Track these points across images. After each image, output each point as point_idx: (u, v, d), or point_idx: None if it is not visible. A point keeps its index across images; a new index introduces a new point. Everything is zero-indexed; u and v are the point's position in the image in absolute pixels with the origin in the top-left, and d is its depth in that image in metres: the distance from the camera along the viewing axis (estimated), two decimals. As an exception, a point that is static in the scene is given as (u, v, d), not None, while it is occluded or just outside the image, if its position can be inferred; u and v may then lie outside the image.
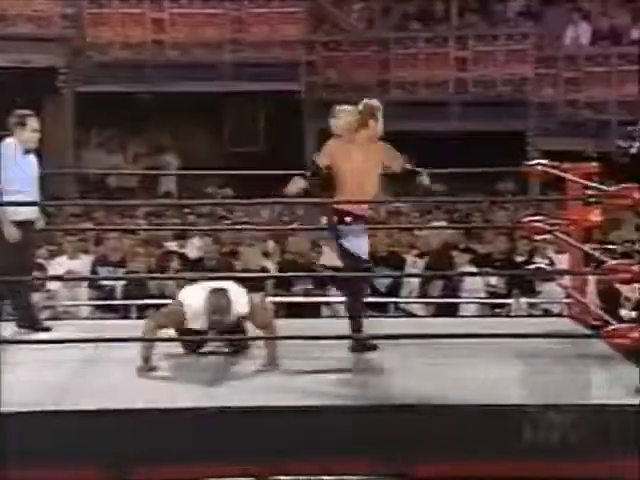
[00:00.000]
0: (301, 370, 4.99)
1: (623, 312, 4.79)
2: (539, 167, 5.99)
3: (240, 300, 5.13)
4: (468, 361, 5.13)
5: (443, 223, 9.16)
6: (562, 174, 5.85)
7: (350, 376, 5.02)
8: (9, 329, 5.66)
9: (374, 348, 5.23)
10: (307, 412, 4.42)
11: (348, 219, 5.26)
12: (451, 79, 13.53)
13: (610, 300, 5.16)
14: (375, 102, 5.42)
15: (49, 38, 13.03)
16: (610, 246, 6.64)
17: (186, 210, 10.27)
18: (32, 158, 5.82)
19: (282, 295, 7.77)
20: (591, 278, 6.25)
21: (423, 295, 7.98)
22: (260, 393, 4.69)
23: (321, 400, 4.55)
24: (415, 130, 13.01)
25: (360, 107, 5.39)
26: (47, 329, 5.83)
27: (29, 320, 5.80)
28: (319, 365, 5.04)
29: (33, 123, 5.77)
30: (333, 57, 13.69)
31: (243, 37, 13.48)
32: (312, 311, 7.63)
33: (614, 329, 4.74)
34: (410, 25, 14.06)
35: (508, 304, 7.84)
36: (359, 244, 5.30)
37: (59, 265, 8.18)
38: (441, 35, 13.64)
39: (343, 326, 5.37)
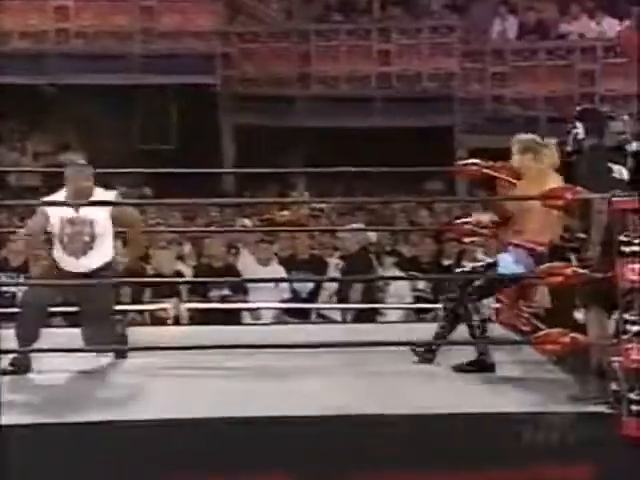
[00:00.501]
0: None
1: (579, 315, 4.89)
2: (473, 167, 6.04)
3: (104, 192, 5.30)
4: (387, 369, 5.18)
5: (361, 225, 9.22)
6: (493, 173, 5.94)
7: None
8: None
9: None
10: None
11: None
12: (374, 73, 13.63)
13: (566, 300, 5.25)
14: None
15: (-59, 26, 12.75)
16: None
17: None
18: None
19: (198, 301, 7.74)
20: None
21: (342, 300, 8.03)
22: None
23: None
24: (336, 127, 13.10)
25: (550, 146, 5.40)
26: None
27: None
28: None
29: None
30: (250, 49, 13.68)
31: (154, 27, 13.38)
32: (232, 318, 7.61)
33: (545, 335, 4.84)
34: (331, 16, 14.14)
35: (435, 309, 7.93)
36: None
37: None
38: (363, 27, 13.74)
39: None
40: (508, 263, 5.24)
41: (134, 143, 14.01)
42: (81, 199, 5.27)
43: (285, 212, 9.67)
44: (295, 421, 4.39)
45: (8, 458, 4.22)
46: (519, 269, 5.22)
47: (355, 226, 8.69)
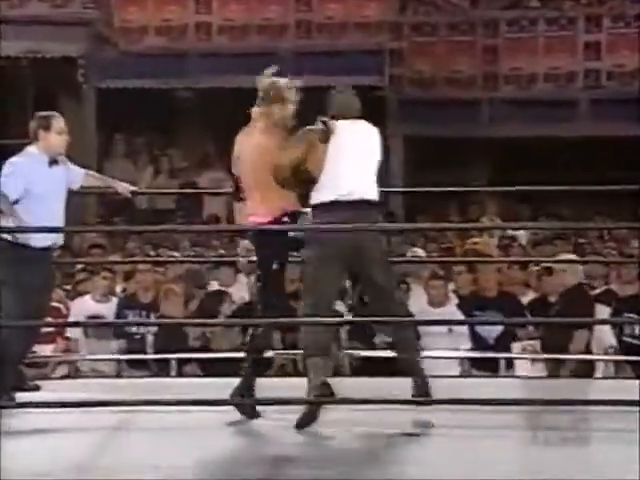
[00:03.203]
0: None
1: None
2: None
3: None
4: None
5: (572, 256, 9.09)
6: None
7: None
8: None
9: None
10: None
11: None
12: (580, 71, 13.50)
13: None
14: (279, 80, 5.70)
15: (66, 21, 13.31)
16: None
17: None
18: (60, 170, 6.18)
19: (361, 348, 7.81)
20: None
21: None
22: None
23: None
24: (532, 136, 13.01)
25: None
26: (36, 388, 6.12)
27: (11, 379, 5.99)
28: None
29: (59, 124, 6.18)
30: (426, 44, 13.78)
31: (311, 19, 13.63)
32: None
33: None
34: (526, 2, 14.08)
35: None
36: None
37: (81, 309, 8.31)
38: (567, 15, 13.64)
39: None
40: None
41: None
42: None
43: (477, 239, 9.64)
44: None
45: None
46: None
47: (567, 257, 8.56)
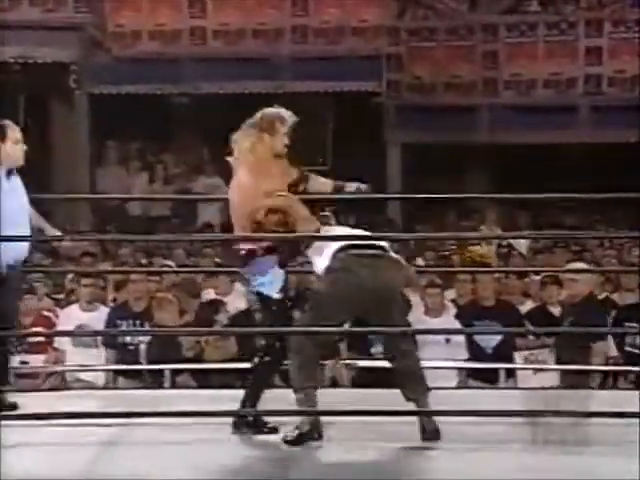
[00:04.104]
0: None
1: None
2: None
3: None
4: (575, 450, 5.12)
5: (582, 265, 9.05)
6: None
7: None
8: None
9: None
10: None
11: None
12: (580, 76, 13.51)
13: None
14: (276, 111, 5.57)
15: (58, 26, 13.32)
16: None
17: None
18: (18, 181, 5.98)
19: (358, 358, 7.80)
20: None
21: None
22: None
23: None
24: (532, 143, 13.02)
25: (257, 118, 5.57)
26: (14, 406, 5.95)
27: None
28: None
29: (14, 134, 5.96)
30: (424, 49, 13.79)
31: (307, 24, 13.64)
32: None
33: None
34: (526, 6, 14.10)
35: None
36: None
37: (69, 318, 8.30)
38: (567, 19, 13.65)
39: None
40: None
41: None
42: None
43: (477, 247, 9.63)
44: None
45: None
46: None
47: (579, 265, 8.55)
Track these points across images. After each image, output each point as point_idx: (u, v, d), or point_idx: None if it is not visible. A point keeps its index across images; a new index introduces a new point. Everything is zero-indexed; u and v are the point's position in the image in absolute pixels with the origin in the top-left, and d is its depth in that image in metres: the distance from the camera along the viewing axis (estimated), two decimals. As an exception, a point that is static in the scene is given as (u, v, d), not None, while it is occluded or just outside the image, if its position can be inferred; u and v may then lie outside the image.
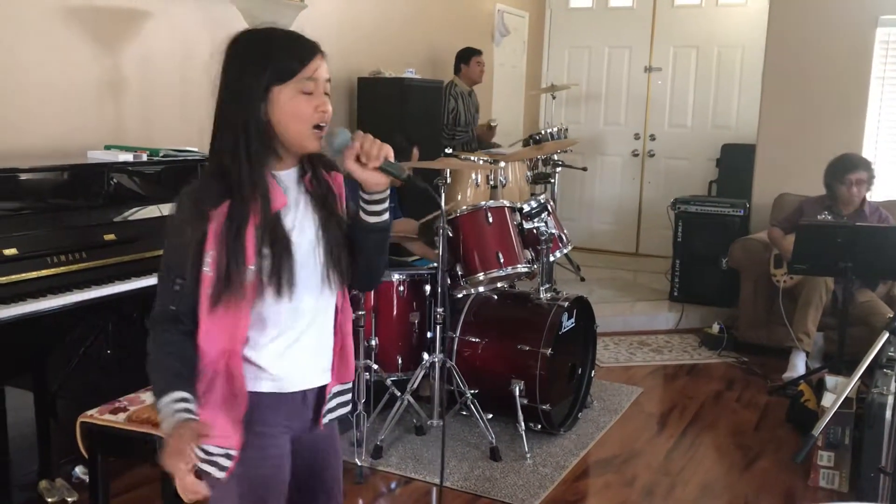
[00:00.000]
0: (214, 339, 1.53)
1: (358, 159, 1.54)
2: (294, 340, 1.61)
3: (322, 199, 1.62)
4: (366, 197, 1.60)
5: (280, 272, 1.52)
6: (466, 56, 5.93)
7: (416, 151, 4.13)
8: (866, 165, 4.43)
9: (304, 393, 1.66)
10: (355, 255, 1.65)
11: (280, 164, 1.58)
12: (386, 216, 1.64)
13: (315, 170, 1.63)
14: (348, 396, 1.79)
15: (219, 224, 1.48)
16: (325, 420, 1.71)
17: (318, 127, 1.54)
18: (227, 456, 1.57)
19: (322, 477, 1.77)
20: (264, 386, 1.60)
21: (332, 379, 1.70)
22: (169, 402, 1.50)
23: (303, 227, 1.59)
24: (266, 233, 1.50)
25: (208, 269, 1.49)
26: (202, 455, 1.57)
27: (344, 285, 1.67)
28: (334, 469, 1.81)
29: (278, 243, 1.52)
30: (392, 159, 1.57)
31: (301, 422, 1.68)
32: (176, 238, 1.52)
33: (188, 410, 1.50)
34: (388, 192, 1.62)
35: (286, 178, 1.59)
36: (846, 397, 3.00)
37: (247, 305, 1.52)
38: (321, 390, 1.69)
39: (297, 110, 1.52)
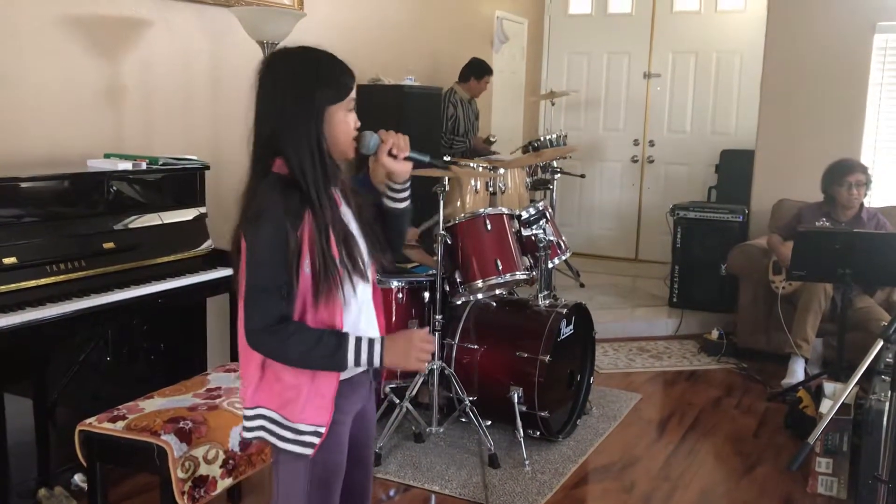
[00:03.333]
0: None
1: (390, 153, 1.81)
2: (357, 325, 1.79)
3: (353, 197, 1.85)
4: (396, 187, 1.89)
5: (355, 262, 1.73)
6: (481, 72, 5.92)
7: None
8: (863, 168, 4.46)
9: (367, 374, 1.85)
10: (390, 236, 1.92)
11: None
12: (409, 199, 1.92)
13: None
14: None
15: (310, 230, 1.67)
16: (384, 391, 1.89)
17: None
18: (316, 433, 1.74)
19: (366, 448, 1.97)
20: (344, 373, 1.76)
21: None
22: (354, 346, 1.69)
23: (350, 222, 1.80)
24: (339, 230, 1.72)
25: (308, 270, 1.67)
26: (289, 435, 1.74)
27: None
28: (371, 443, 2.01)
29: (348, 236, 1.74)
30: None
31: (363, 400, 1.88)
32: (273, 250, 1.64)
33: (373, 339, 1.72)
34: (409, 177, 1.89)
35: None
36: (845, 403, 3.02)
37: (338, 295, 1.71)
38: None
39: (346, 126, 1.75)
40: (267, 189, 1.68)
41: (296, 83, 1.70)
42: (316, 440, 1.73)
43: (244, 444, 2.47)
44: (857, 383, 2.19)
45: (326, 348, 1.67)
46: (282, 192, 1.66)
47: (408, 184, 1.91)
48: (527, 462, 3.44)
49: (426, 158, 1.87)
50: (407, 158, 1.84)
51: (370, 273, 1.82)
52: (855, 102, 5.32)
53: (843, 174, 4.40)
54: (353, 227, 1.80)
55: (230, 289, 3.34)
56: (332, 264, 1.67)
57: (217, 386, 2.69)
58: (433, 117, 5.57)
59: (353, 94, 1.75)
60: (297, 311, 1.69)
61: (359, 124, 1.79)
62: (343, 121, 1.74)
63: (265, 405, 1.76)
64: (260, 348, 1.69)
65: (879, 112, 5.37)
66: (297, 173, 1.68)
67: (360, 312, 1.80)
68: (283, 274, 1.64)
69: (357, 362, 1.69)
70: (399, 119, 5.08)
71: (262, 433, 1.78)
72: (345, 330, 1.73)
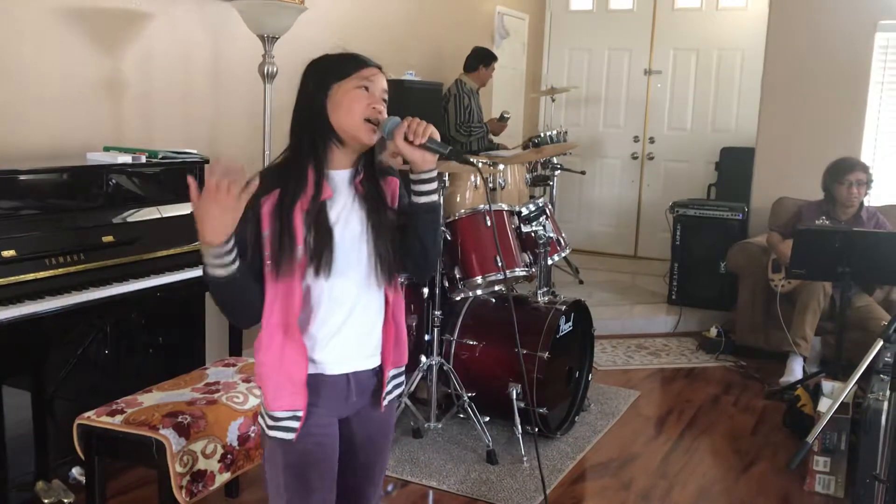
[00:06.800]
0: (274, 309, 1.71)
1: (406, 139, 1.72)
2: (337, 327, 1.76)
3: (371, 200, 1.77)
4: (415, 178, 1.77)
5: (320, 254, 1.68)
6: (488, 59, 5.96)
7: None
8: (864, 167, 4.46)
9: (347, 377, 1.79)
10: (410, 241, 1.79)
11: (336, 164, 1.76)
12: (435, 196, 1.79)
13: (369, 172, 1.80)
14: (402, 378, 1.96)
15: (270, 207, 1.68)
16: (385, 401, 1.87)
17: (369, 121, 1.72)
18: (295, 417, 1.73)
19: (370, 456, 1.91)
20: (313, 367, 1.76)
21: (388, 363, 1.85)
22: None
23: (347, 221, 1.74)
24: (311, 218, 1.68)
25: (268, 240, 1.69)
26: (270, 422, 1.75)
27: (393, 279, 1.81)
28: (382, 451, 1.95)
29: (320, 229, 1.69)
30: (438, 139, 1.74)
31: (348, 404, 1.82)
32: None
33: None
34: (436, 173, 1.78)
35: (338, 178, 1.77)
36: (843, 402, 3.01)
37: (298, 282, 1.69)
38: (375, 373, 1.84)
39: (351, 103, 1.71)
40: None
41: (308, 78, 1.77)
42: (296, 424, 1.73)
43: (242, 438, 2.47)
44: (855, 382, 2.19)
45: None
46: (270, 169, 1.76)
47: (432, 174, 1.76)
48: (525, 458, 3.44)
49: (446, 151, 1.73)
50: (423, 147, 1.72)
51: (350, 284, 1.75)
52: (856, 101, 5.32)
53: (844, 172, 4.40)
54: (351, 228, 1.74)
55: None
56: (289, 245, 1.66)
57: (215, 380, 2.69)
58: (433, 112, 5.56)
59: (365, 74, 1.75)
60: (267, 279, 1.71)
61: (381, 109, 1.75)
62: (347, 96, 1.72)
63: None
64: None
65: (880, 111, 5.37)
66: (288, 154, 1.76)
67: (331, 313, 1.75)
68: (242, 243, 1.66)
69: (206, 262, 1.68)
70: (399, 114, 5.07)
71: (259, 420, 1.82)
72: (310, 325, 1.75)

*-*-*

_Assignment_
Every line above from the line with "6: (562, 174, 5.85)" to the line with "31: (243, 37, 13.48)", both included, must be reproduced exactly, and no other line may appear.

_Written reply_
6: (562, 174, 5.85)
7: (350, 376, 5.02)
8: (9, 329, 5.66)
9: (374, 348, 5.23)
10: (307, 412, 4.42)
11: (348, 219, 5.26)
12: (451, 79, 13.53)
13: (610, 300, 5.16)
14: (375, 102, 5.42)
15: (49, 38, 13.03)
16: (610, 246, 6.64)
17: (186, 210, 10.27)
18: (32, 158, 5.82)
19: (282, 295, 7.77)
20: (591, 278, 6.25)
21: (423, 295, 7.98)
22: (260, 393, 4.69)
23: (321, 400, 4.55)
24: (415, 130, 13.01)
25: (360, 107, 5.39)
26: (47, 329, 5.83)
27: (29, 320, 5.80)
28: (319, 365, 5.04)
29: (33, 123, 5.77)
30: (333, 57, 13.69)
31: (243, 37, 13.48)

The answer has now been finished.